Being dependent on the wind might prove overly ambitious, but Sister Agatha was reluctant to abandon the use of the city’s skyscrapers altogether. The number of times she and her cohorts at the convent had cracked, broken, or smashed glass over the years only proved how fragile the material was. (As a matter of fact, her right hand still carried a scar from a recent incident when she had gotten caught in the middle of a disagreement between Sister Ursula and Sister Ingrid—lifelong enemies—as they were washing the dishes together. One claimed that the colour of some dress was white and gold; the other blue and black. After breaking the glass, Sister Ursula then proceeded to break Sister Ingrid's nose.)

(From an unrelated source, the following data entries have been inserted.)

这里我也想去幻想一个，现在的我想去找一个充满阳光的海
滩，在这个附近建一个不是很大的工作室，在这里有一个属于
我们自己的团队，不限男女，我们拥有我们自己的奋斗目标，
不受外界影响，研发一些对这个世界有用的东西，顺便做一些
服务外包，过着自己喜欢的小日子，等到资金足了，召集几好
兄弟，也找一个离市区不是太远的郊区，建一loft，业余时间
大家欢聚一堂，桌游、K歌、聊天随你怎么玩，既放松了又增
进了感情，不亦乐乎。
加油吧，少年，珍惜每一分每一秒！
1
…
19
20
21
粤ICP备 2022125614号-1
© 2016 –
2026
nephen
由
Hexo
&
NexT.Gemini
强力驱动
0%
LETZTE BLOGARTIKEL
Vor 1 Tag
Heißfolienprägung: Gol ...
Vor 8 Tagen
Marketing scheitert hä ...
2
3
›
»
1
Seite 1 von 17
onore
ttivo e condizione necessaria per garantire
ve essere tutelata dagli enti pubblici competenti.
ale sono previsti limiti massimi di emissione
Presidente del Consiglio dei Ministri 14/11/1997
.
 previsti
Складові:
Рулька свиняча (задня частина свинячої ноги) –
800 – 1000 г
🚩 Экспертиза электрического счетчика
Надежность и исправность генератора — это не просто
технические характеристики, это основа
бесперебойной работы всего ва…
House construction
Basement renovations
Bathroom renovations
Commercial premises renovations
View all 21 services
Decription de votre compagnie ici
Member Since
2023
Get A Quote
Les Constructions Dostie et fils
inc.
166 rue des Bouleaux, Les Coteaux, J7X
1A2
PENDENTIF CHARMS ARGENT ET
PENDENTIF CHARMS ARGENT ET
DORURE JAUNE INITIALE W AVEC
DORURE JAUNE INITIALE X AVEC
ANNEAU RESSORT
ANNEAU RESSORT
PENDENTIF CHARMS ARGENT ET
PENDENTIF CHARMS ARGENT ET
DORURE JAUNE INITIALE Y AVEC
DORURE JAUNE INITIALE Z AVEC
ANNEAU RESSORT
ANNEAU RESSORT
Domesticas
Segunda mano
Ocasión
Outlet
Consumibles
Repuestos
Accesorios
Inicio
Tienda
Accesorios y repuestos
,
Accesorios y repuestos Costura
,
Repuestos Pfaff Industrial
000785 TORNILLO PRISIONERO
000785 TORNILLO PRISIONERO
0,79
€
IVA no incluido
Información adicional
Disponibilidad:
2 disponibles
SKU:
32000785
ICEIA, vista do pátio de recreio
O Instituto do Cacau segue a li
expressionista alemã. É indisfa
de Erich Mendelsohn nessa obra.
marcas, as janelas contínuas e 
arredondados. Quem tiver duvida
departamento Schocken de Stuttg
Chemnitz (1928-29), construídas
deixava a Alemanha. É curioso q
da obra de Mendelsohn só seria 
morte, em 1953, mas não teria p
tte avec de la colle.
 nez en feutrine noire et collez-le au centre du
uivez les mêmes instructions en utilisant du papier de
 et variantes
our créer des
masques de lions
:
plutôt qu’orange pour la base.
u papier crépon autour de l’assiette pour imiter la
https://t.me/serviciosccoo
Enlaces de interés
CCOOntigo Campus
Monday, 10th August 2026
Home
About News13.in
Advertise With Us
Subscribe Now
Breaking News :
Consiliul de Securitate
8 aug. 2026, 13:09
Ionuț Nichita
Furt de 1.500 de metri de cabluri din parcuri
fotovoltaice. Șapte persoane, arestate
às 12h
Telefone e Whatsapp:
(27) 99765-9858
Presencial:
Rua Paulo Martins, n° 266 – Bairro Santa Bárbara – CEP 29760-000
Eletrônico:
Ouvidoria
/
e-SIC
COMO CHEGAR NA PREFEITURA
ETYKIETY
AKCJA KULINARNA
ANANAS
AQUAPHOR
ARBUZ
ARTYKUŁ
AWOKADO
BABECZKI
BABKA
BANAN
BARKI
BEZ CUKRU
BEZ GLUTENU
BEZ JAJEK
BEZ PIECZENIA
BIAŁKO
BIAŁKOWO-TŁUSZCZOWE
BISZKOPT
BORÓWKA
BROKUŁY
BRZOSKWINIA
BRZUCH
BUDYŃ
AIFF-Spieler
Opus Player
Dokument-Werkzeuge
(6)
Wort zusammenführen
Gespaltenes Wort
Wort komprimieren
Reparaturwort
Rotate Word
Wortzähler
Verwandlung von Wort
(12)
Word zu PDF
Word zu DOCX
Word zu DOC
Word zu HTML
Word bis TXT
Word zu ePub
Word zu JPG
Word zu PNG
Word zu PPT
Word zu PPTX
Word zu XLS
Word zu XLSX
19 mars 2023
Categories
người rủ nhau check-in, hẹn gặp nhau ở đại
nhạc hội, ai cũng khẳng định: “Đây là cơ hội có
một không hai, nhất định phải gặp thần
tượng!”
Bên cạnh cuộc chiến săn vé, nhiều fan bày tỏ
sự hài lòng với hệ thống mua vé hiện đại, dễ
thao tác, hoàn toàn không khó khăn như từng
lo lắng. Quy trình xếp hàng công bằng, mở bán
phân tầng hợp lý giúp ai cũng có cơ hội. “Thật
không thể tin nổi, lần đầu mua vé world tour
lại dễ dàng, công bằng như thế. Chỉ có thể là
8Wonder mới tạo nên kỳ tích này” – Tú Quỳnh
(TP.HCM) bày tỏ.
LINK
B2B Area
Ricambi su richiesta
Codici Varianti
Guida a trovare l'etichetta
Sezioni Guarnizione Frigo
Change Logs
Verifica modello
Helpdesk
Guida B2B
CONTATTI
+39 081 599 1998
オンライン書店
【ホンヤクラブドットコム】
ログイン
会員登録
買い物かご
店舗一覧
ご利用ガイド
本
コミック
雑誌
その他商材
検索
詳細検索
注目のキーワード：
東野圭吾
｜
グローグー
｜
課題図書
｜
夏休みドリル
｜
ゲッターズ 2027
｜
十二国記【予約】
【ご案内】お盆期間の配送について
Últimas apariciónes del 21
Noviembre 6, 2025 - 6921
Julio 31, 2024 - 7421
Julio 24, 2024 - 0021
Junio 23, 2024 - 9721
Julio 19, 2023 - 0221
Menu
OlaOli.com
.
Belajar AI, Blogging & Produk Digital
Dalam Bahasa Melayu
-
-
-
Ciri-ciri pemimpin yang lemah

Content that she had stumbled across the bare bones of a plan, Sister Agatha thought it best to do like the passenger seated next to her and rest her eyes for a brief spell. After recharging the batteries, she would then delve into the nitty-gritty of the murder itself,
such as how best to lure Porter to the venue, and how to ensure that he went through one of their see-through walls. It was another marvellous idea; she was sure of it!
As she started to doze off, she couldn't help but admire Al Capone for having the energy to carry out so many deadly deeds in such a short space of time. She hadn’t even completed one yet, and she was pooped.
Still at war with a bout of jetlag, Sister Agatha shuffled through the lively O'Hare Airport a few hours later in something of a haze, but suddenly became worried that she had taken the wrong flight and ended up back at home. All around her were Irish flags, not to mention posters of Darby O’Gill and the Little People, pots of gold, shamrocks, and pints of Guinness. Maybe the flight had to turn around on account of bad weather, or the pilot had forgotten to switch off his immersion—an oversight that could happen to a bishop, she sympathised.
However, as soon as she started earwigging into the conversations of some of the people around her and heard the thick, American drawl, Sister Agatha was reassured that she had, thankfully, arrived at her intended destination. When she noticed a lady's T-shirt that displayed an image of an ageing, mitre-wearing, crozier-holding man who was surrounded by a slither of unhappy snakes, the penny dropped for Sister Agatha: Saint Patrick's Day loomed on the horizon. (But when she spotted a banner that read “Happy Saint Patty’s Day”, she thought the printer must have started his or her celebrations a little bit early as only a drunk person could have made such a glaring mistake.)
Since she had overheard Doctor McManus claim that she had one foot in the grave, Sister Agatha had only eyes on the prize, and feast days for patron saints were of little interest to her. In fact, even in her prime, she loathed that particular celebration as it always seemed to her a day of drunken folly. Any enjoyment of watching the local silver band masterfully play their tubas and trombones while leading the parade through the busy streets of Navan was compromised by rowdy revellers shouting, then fighting, then crying.